Top of RECORDS FOR THIS EXERCISE
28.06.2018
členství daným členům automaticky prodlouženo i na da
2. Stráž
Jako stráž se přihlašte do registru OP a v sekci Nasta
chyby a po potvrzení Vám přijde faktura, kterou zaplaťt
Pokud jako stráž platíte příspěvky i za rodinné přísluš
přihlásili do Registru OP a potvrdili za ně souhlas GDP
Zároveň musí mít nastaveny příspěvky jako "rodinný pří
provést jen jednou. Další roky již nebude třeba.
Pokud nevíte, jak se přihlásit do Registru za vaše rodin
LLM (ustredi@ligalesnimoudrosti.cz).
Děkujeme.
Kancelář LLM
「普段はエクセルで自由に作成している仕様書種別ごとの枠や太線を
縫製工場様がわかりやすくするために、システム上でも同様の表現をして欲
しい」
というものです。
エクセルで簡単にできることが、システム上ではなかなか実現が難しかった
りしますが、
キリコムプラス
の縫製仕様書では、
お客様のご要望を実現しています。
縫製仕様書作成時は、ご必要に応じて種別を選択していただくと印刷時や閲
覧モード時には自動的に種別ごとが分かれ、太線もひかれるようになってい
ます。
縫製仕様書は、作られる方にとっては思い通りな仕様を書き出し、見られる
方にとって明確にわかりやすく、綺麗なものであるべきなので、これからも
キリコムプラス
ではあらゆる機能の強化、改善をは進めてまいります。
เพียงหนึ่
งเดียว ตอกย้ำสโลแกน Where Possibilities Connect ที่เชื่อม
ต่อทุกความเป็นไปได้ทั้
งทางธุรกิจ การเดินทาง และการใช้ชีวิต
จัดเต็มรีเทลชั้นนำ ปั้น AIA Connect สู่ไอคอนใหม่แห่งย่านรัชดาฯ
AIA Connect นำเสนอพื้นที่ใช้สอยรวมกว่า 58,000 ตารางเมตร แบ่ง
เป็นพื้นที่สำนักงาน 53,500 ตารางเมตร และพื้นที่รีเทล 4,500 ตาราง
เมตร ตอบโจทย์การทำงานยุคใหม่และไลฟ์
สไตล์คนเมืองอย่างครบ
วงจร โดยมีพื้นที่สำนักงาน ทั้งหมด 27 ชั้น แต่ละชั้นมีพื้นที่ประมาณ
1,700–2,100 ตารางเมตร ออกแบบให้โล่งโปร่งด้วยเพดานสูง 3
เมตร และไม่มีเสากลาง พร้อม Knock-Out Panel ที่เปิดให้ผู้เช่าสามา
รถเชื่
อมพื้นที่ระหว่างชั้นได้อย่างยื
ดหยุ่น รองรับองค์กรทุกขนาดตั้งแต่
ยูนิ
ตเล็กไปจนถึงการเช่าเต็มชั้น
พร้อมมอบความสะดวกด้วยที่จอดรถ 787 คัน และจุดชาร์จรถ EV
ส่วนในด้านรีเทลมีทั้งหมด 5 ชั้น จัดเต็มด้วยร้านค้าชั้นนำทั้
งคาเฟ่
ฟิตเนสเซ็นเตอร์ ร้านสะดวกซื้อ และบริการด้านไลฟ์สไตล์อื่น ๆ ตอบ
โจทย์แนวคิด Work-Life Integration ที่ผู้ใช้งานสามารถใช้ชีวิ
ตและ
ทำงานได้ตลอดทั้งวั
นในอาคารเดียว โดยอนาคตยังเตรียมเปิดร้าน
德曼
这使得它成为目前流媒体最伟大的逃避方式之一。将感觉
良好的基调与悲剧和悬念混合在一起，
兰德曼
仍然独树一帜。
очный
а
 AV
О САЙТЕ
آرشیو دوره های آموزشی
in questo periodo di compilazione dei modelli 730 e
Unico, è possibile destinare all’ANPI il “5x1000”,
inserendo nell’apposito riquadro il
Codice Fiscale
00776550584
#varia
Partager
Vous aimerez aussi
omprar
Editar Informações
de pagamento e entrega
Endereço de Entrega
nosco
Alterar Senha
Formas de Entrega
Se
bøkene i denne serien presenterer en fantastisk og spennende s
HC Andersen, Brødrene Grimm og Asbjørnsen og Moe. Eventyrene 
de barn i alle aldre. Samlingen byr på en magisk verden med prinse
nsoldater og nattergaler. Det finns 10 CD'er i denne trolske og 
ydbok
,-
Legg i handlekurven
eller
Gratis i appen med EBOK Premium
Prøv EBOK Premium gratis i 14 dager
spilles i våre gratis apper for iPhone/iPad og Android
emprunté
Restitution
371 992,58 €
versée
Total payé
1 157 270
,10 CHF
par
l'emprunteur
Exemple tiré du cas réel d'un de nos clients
Bottom of RECORDS FOR THIS EXERCISE
→ TASK PROMPT
Substitute "poplatky" for "příspěvky" in the lines from the start of the rows through the line containing "LLM (ustredi@ligalesnimoudrosti.cz).", and reproduce those lines with no other change.

→ PROBLEM SOLUTION
28.06.2018
členství daným členům automaticky prodlouženo i na da
2. Stráž
Jako stráž se přihlašte do registru OP a v sekci Nasta
chyby a po potvrzení Vám přijde faktura, kterou zaplaťt
Pokud jako stráž platíte poplatky i za rodinné přísluš
přihlásili do Registru OP a potvrdili za ně souhlas GDP
Zároveň musí mít nastaveny poplatky jako "rodinný pří
provést jen jednou. Další roky již nebude třeba.
Pokud nevíte, jak se přihlásit do Registru za vaše rodin
LLM (ustredi@ligalesnimoudrosti.cz).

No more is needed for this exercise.